▶ [TASK OBJECTIVE]:
Transcribe every line from the start of the items down through the line containing "proposte ancora insufficienti. Il punto su", including both ends.

LISTED RECORDS section start

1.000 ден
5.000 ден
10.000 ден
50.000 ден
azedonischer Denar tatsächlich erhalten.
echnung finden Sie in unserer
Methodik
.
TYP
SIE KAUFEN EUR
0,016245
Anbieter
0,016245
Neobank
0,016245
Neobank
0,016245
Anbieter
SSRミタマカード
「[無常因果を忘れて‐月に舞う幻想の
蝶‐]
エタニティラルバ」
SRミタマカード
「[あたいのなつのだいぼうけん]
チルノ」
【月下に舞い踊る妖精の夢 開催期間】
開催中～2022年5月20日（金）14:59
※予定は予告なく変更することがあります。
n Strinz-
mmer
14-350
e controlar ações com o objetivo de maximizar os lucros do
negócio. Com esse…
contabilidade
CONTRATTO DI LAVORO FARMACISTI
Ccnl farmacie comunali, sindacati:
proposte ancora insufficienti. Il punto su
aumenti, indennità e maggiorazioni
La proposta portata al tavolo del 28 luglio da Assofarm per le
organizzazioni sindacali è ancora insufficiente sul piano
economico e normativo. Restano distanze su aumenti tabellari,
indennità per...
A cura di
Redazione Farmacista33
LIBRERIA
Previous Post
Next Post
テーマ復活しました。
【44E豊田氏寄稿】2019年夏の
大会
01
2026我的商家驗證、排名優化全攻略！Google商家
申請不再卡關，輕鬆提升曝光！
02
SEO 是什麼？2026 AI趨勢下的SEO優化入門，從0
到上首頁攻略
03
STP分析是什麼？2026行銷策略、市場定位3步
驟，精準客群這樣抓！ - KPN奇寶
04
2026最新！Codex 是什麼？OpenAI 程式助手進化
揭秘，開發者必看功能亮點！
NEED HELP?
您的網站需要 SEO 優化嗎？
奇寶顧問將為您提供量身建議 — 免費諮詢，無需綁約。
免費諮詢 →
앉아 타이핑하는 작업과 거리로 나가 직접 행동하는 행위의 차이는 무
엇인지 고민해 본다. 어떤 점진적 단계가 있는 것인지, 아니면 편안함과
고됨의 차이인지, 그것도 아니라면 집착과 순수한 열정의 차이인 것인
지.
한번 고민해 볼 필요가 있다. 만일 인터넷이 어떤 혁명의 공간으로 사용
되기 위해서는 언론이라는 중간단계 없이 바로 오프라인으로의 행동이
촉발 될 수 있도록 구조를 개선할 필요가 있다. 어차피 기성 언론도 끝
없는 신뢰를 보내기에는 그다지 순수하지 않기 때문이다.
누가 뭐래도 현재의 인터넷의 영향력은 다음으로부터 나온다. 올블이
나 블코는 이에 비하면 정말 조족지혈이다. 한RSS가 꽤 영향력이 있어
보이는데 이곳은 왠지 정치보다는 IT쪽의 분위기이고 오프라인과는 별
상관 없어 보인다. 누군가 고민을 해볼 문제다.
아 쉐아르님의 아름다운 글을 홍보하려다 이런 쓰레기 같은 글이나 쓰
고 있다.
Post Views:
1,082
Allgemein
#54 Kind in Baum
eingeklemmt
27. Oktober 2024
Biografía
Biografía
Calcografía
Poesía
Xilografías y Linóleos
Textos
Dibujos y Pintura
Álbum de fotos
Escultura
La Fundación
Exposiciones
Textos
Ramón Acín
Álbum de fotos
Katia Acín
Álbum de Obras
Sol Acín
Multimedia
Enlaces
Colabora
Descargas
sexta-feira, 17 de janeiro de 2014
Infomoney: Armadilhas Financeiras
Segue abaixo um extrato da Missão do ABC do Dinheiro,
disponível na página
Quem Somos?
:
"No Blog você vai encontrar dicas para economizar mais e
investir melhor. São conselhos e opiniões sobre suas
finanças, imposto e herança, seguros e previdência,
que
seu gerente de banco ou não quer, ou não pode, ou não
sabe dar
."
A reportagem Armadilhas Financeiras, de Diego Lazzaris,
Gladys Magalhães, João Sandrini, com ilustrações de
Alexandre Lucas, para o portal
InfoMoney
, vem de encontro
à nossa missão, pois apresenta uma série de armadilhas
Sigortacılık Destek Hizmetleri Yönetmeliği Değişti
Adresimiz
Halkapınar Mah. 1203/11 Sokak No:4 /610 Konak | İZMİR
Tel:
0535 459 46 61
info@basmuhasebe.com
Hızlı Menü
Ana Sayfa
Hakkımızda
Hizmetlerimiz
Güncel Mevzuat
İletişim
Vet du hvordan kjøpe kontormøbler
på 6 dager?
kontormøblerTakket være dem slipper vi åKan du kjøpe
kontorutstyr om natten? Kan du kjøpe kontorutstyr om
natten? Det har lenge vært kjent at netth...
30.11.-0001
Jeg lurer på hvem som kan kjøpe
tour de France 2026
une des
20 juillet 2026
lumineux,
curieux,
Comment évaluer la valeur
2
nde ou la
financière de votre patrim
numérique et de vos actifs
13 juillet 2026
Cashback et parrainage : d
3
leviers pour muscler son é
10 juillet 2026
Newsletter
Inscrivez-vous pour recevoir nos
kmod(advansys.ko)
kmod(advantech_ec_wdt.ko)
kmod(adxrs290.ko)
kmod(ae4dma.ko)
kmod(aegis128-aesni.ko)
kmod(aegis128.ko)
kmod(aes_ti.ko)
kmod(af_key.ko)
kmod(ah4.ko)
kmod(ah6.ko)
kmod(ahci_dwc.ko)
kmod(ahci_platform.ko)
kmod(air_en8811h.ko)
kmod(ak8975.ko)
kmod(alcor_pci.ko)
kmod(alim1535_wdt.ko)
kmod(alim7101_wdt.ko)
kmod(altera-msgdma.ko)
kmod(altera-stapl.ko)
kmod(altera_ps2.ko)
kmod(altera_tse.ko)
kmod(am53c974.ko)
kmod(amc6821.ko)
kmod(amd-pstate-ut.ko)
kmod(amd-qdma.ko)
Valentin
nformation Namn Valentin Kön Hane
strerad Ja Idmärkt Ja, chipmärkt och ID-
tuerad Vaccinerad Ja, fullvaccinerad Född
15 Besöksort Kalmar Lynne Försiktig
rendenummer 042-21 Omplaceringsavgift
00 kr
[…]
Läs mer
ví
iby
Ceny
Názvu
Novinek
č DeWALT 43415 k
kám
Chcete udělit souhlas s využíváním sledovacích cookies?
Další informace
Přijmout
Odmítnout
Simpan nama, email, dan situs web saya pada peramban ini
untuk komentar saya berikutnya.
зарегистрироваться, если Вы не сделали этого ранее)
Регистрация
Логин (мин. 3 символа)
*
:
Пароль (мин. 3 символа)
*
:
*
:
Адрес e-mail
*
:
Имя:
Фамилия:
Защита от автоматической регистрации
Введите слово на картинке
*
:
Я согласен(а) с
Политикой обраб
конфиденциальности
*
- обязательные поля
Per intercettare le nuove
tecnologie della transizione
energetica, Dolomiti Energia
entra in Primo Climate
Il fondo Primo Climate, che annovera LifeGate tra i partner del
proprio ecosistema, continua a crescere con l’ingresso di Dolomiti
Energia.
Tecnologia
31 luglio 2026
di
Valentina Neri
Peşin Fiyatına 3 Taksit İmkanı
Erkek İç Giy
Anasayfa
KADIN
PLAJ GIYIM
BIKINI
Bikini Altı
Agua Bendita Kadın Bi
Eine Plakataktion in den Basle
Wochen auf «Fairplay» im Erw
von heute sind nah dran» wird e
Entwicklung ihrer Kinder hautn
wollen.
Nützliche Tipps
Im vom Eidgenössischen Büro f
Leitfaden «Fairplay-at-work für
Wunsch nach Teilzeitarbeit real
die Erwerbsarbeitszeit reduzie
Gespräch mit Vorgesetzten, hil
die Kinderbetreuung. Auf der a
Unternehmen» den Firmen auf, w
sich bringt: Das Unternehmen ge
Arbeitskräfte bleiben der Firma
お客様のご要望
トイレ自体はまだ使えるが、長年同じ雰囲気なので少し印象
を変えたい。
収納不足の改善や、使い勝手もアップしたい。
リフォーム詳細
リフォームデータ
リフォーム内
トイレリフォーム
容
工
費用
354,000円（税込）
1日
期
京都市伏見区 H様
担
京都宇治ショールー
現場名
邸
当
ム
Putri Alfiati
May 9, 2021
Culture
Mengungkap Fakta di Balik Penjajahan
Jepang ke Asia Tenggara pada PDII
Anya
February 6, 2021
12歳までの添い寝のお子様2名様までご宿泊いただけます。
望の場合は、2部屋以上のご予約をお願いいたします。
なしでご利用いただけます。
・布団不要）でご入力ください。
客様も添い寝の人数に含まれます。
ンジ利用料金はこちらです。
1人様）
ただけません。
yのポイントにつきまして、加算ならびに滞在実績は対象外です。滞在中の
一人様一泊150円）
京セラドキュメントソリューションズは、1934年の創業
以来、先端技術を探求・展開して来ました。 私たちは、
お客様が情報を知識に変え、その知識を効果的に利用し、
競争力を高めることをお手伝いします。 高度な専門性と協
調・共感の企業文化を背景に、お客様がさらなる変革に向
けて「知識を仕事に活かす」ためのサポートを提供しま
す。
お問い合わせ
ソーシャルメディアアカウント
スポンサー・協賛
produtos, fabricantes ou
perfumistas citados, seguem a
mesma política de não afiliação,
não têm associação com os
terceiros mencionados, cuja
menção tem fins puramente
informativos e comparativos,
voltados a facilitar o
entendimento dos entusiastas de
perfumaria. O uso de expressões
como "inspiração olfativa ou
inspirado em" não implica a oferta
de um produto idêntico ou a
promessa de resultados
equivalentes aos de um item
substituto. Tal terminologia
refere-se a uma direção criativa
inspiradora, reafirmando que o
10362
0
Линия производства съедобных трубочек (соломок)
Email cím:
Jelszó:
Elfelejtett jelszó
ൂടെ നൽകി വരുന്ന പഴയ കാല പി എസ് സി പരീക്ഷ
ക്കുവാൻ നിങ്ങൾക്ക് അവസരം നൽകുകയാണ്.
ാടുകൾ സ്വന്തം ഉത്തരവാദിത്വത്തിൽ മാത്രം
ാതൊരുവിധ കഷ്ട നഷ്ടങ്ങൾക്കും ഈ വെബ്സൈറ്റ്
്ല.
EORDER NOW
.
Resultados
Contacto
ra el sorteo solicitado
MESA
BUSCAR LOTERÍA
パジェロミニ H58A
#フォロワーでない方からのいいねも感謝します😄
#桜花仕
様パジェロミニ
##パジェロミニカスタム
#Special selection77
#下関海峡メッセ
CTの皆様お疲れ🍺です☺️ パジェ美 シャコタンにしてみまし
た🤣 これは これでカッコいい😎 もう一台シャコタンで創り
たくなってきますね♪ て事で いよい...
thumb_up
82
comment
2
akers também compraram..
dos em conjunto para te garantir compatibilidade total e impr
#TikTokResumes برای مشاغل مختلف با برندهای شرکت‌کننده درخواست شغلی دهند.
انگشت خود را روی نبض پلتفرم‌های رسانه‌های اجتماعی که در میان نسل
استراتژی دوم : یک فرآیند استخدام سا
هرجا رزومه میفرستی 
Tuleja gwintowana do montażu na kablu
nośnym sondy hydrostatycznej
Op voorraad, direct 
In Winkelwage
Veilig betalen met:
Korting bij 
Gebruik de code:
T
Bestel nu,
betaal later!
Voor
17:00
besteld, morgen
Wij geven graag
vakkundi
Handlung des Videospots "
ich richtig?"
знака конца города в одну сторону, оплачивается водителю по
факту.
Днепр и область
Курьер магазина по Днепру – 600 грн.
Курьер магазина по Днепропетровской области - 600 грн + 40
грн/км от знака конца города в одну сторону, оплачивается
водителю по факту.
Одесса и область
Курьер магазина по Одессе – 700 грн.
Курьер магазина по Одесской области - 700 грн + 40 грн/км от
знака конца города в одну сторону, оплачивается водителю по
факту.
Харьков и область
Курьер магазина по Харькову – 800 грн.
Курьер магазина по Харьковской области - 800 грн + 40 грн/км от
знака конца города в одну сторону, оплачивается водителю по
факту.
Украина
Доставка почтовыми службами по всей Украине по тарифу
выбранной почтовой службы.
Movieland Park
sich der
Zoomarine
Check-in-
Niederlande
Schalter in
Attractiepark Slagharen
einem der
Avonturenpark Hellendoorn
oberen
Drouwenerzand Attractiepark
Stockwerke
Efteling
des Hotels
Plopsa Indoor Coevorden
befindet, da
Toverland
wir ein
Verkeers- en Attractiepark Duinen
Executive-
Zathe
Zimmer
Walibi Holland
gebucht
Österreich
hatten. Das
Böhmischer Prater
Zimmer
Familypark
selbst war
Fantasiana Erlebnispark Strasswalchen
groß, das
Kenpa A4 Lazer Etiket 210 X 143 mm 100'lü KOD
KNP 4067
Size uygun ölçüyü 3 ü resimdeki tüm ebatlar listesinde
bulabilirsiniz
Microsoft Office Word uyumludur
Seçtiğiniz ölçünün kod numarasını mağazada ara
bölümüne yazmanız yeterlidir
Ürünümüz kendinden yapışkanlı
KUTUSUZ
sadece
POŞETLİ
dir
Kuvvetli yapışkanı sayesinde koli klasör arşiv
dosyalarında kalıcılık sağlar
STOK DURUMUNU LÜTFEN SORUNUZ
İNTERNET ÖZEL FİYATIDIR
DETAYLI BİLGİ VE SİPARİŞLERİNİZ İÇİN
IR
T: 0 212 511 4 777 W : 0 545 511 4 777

LISTED RECORDS section end

▶ [EXERCISE OUTPUT]:
1.000 ден
5.000 ден
10.000 ден
50.000 ден
azedonischer Denar tatsächlich erhalten.
echnung finden Sie in unserer
Methodik
.
TYP
SIE KAUFEN EUR
0,016245
Anbieter
0,016245
Neobank
0,016245
Neobank
0,016245
Anbieter
SSRミタマカード
「[無常因果を忘れて‐月に舞う幻想の
蝶‐]
エタニティラルバ」
SRミタマカード
「[あたいのなつのだいぼうけん]
チルノ」
【月下に舞い踊る妖精の夢 開催期間】
開催中～2022年5月20日（金）14:59
※予定は予告なく変更することがあります。
n Strinz-
mmer
14-350
e controlar ações com o objetivo de maximizar os lucros do
negócio. Com esse…
contabilidade
CONTRATTO DI LAVORO FARMACISTI
Ccnl farmacie comunali, sindacati:
proposte ancora insufficienti. Il punto su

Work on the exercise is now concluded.